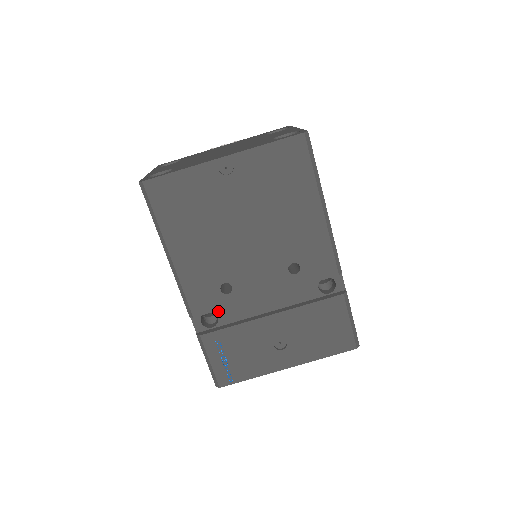
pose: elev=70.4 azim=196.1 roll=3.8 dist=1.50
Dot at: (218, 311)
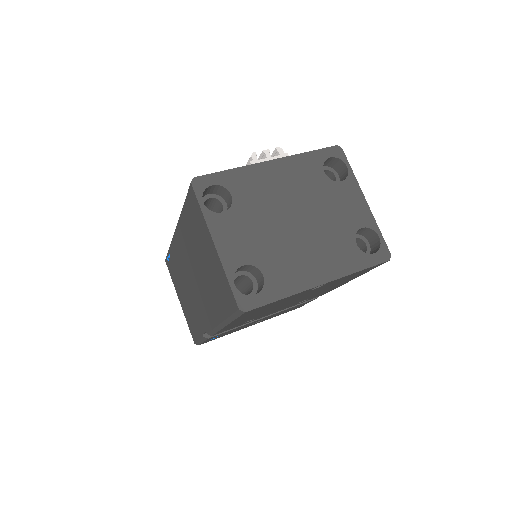
Dot at: occluded
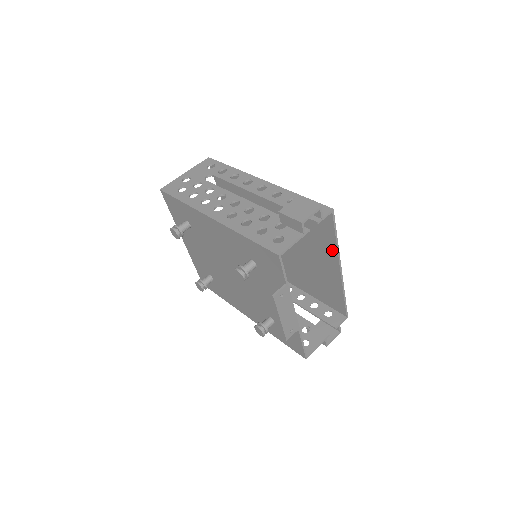
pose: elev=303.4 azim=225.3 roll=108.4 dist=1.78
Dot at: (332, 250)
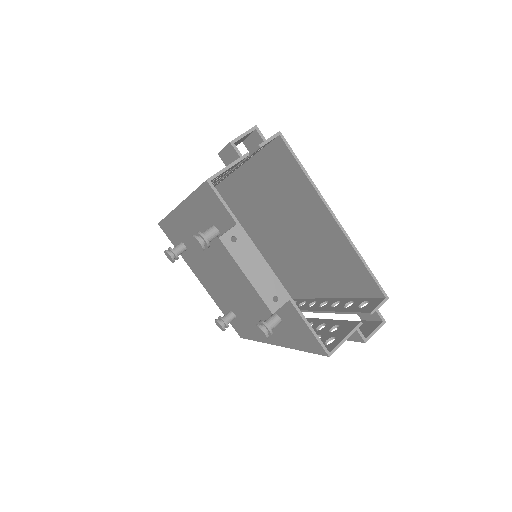
Dot at: (312, 194)
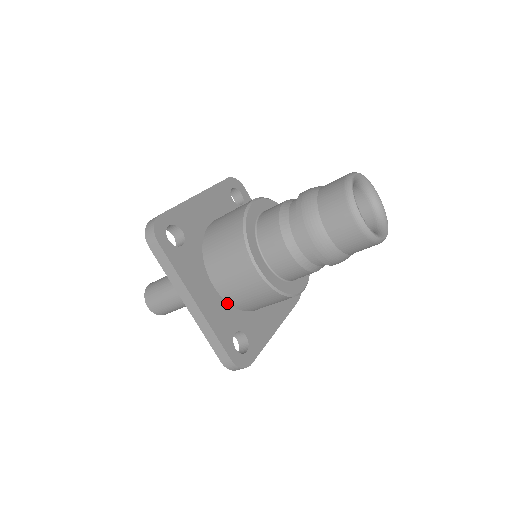
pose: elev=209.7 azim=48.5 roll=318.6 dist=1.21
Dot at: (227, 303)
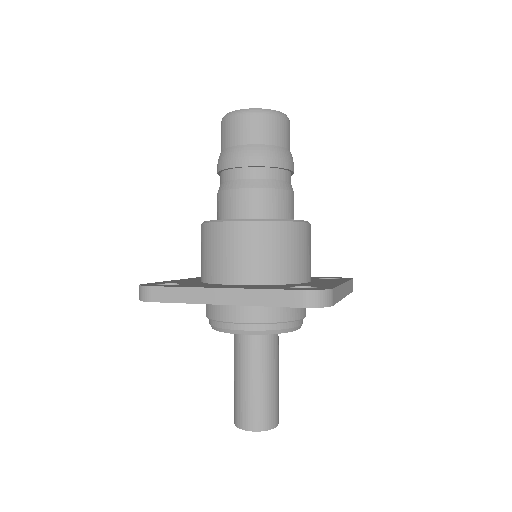
Dot at: (262, 285)
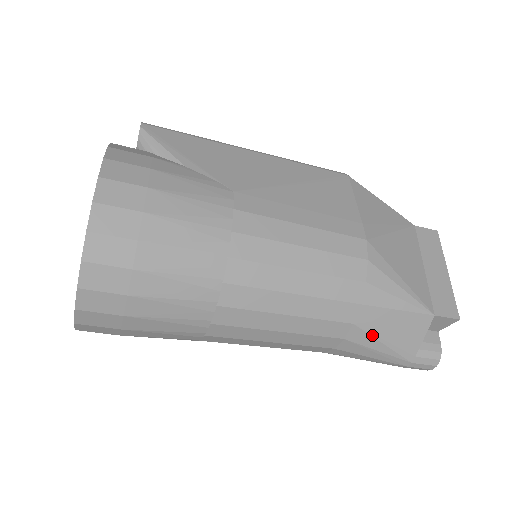
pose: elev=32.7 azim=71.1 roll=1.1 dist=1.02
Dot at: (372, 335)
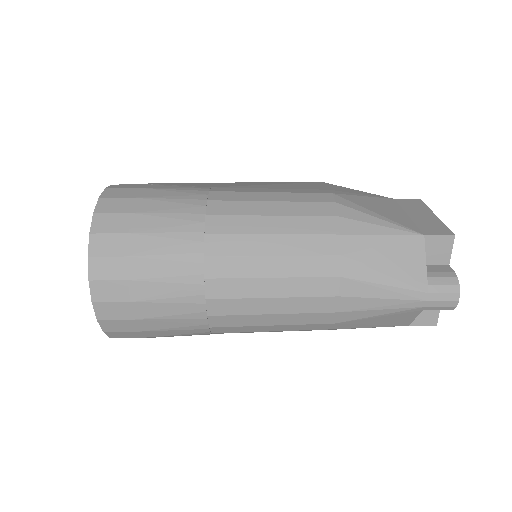
Dot at: (366, 265)
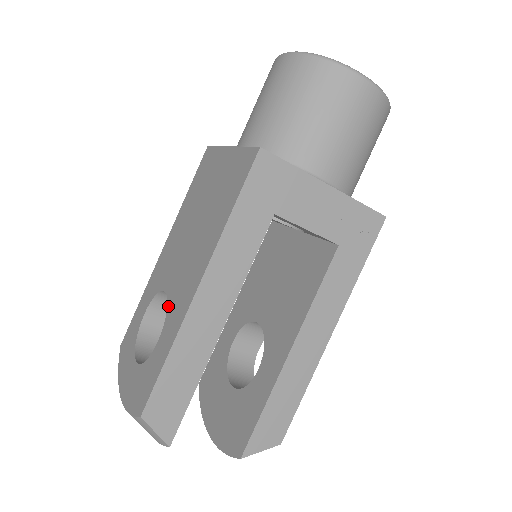
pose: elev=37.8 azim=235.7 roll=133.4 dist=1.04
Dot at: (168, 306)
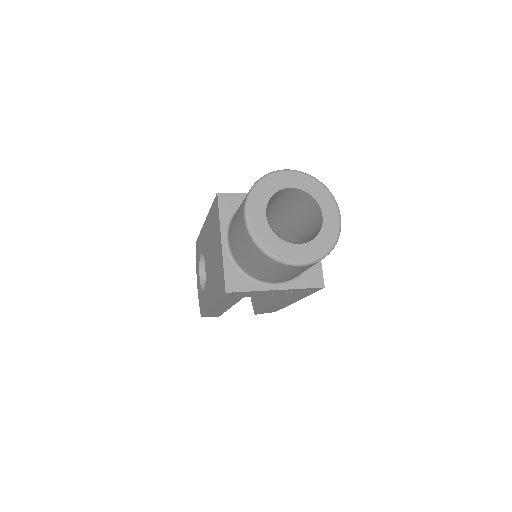
Dot at: (205, 282)
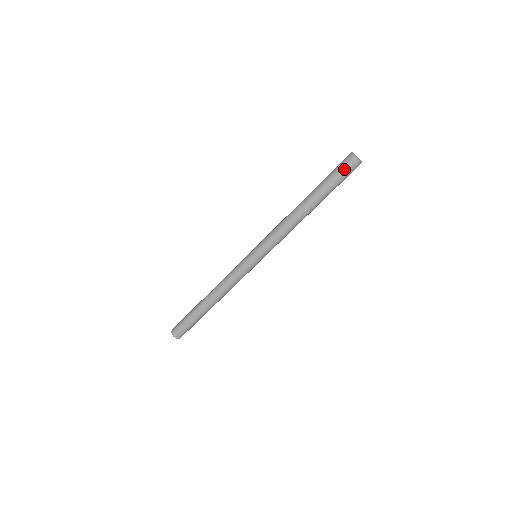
━━━
_Objective_:
Transcribe the records from the line containing "pose: elev=303.4 azim=225.3" through the end of the records, both included, and leave the pictures out.

_Result for this exercise_:
pose: elev=303.4 azim=225.3 roll=108.4 dist=1.78
Dot at: (332, 250)
Dot at: (312, 194)
pose: elev=209.7 azim=48.5 roll=318.6 dist=1.21
Dot at: (227, 303)
Dot at: (262, 285)
pose: elev=32.7 azim=71.1 roll=1.1 dist=1.02
Dot at: (372, 335)
Dot at: (366, 265)
pose: elev=37.8 azim=235.7 roll=133.4 dist=1.04
Dot at: (168, 306)
Dot at: (205, 282)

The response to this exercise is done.